HTML5 And You

Published 14 years, 10 months past

I mentioned in my previous post that I “had come away with my head reeling from the massive length and depth of the often-changing specification”, which is entirely true.  Printouts of the current draft of the HTML5 spec can reach, depending on your operating system and installed fonts, somewhere north of 900 pages.  Yes: nine hundred.  There are unabridged Stephen King novels that run shorter.

You might well say to yourself: “Self, is it just me, or are the people doing this completely off their everlovin’ rockers?  Because the specification for something as fundamentally simple as HTML should reach maybe 200 pages, max.”  You might even despair that the entire enterprise is doomed to failure precisely because nobody sane will ever sit down to read that entire doorstop.

But there’s no real reason to panic, because here’s the thing about the HTML5 specification that might not be obvious right away:  it’s not for you.  It’s for implementors.  And that’s a good thing.

If you do start reading the HTML5 draft, you’ll start running into really lengthy, excruciatingly detailed algorithms for, say, parsing a time component.  Or moving through the browser’s history.  Or submitting a form.  There’s an entire (long) chapter on how to process the HTML syntax.

Those are all good things, actually.  They greatly increase the chances of interoperability actually happening within our lifetimes.  There’s no guessing about, well, much of anything.  It’s all been exactingly defined, to the extent that one can exactingly define anything using a human language.  A browser team doesn’t have to wonder, or even guess, what to do when the document has been completely parsed.  It’s all spelled out.  And the people on those browser teams will, in the end, be the people who read that entire doorstop.  (Their sanity is another matter, and not discussed here.)

How is all that stuff relevant to you, the author?  In the sense that when browser teams follow the spec, their products will be interoperable, which is to say consistent.  (Just imagine that for a moment.)

Beyond that, though, the detailed implementation stuff isn’t relevant to you.  You are not expected to know all those algorithms in order to write HTML documents.  Pretty much all you need to know is the markup.  That’s the part that should be no more than 200 pages, yeah?

Turns out it is, and by a comfortable margin.  Michael(tm) Smith’s HTML5: The Markup Language is a version of the HTML5 draft with all of those eye-wateringly pedantic implementor sections stripped out, and when I generated a PDF it came in at 147 pages.  That’s what you really need in order to get up to speed on what’s in HTML5.  It’s for you.

Comments (18)

  1. Well said, Eric. I’ve read various parts of the spec, from the parsing section to the element definition sections, to the form parsing section, and I’m savvy enough to understand it fairly well (I was trying to implement a parser at the time, because PHP’s HTML parser sucks), and indeed very little of the spec is of particular interest to authors.

## Your tasks:
• A. According to the blog post on the HTML5 specification, how many pages long was the PDF generated from HTML5: The Markup Language?
• B. For each statement, say whether it agrees with the blog post on the HTML5 specification, and quote the words from the post that decide it.
(i) Printouts of the current HTML5 draft can run longer than 900 pages.
(ii) Authors are expected to know the detailed algorithms in order to write HTML documents.
(iii) The full HTML5 specification is meant for implementors.
• C. Pick up the blog post on the HTML5 specification where it stops and write what comes next.

## Listed records:
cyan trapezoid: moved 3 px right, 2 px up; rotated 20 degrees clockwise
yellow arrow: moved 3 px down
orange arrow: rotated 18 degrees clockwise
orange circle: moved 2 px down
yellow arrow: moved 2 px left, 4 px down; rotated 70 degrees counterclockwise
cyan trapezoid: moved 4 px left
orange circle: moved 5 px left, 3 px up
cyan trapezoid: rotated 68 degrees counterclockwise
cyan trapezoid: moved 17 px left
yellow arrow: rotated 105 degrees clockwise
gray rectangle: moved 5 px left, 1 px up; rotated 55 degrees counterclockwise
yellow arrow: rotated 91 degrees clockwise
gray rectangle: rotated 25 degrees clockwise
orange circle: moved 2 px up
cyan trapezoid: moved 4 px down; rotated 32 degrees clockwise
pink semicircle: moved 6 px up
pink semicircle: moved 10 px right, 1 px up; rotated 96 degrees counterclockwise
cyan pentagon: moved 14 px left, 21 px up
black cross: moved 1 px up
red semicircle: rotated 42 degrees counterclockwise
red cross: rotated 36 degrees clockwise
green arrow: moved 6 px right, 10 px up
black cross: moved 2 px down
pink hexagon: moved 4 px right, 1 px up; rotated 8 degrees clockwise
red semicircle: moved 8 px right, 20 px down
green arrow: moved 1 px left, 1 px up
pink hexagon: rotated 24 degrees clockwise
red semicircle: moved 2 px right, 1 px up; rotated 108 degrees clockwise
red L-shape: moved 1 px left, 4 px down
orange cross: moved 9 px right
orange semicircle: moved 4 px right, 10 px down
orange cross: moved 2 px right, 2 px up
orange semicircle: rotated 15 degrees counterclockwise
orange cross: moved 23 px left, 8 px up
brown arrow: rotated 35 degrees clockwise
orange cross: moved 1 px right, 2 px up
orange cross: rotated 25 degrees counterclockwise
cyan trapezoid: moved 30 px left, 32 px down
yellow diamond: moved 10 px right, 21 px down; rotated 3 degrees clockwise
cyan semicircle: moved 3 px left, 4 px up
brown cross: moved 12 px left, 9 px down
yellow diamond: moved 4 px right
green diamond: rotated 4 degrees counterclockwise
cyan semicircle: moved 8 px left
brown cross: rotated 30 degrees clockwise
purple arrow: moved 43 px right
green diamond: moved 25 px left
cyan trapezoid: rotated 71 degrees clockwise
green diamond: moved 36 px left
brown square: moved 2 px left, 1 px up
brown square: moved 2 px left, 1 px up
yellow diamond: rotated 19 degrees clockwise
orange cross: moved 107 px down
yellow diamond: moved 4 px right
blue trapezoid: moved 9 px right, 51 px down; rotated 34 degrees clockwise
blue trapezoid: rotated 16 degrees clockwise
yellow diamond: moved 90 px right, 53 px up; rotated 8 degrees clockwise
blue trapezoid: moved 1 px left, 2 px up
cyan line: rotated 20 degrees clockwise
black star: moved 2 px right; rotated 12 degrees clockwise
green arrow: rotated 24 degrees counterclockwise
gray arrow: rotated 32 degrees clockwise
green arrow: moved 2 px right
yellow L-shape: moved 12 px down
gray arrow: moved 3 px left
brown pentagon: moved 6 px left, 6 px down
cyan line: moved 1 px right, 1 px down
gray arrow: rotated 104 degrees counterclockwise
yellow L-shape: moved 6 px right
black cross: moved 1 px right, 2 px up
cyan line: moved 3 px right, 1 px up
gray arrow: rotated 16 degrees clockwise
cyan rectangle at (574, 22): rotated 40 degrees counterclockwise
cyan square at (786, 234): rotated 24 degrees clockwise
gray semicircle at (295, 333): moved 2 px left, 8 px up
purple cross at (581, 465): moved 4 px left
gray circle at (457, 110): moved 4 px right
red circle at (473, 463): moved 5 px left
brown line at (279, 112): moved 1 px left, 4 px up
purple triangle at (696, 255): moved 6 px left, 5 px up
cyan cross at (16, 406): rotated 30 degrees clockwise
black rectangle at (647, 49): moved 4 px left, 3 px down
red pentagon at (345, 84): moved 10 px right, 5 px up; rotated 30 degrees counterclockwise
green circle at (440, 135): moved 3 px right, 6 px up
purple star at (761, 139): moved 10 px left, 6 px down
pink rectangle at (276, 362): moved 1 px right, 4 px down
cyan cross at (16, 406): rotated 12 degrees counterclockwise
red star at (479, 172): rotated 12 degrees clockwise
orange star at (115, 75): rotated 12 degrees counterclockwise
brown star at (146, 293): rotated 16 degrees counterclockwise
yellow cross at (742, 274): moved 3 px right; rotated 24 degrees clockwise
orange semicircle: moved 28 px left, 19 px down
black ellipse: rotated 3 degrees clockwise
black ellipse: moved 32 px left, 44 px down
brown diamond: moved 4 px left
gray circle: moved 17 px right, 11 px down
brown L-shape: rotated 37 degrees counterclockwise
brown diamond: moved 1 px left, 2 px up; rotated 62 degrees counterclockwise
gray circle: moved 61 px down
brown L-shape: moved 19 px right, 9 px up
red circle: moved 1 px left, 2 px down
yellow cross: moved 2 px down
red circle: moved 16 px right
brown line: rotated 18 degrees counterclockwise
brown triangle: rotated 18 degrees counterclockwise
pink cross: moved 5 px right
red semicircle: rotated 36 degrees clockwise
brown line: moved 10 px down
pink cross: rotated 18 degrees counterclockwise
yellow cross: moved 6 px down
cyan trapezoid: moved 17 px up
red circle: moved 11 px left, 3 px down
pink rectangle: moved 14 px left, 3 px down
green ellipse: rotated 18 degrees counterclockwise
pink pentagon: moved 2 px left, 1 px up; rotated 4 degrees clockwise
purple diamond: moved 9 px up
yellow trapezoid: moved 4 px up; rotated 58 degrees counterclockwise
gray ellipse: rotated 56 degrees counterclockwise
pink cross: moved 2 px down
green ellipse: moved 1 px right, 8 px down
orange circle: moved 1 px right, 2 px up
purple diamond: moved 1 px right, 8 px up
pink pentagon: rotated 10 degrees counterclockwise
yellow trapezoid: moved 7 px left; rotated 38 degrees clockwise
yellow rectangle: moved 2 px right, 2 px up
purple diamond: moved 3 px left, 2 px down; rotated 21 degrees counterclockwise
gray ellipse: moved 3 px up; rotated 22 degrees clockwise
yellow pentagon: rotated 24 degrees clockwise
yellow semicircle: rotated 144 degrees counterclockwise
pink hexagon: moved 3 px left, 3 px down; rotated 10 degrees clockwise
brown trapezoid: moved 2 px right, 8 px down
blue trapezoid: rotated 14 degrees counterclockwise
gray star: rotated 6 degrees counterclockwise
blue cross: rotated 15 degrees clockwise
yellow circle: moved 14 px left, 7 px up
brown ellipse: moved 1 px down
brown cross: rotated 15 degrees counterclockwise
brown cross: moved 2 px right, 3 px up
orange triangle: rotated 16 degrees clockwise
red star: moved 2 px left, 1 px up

## Replies:
• A. 147 pages.

• B.
(i) Yes: "somewhere north of 900 pages"
(ii) No: "You are not expected to know all those algorithms in order to write HTML documents."
(iii) Yes: "It’s for implementors."

• C.
    We do need another informative document like “The Markup Language”, however: “JavaScript for the Web”. HTML5 contains many sections which add or clarify JavaScript interfaces, and some sections which are the only real spec for a few well-known scripting features. That stuff’s relevant for authors, too, and it’s a shame it’s not easier to comb through.

  2. So basicly the html5 spec is a browser in pseudocode?

  3. (not browser, html render engine)

  4. Actually, the HTML5 specification is for both authors and browsers (and various other actors). The WHATWG copy of the HTML5 specification has the option to hide text that is specific to implementors. (The W3C copy might feature it as alternate style sheet, I forgot.)

    The main “issue” is that the specification text is written to be pedantically correct. This does not always make it accessible to everyone, but does give you the definitive resource if you want to figure out whether something is correct or incorrect per HTML5.

    The hope is that the introductory sections (many yet to be written) make things more accessible and that many tutorials will be published outside the realm of the W3C and WHATWG much like has happened with other published specification.

  5. I forgot to mention that DanC from the W3C generated a static copy of the specification without implementation requirements and put it online here:

  6. Turns out it is, and by a comfortable margin. Michael(tm) Smith”s HTML5: The Markup Language is a version of the HTML5 draft with all of those eye-wateringly pedantic implementor sections stripped out

    There’s a bunch of other stuff stripped out: most of the text concerning common attributes (all of it for events), all the DOM/API stuff as well as the specification of Canvas (aka the useful part), the clear grouping of HTML elements is replaced by a soulless alpha list, microdata is gone as well, …
    As advertised, “HTML5: The Markup Language” contains only a bare description of the HTML5 markup and as a result a lot of stuff useful to language users has disappeared.

  7. As Anne said, there’s also a version of the actual spec itself with the implementation details hidden.

    The WHATWG single-page version:

    The WHATWG multipage version:

    It roughly halves the length of the printed version of the spec (from 506 to 250 pages, with the recent changes to the default printing styles).

  8. The proof of this will be how easy it is to implement a 900-page standard. If it takes vast armies of volunteers and years of mind-numbing programming and debugging before a browser will begin to look finished, then maybe this isn’t such a good idea. If all major browsers quickly and correctly implement the whole standard, then it might be a success.

    Looking at it from the user perspective, it is said that it shrinks down to “only” 250 pages. I have to cringe at the directions for reading the document: “This specification should be read like all other specifications. First, it should be read cover-to-cover, multiple times. Then, it should be read backwards at least once. Then it should be read by picking random sections from the contents list and following all the cross-references.” I hope they’re joking, but I’m not sure.

    Maybe there’s a misunderstanding. Rather than a statement of rules, this document appears to be consist mostly of details of internal implementation. And it’s verbose, even by computer standards. If it all boils down to simple, clear rules that are easy to implement, then it will surely be a success. If it’s crufty, then I fear we’re in for more of the same.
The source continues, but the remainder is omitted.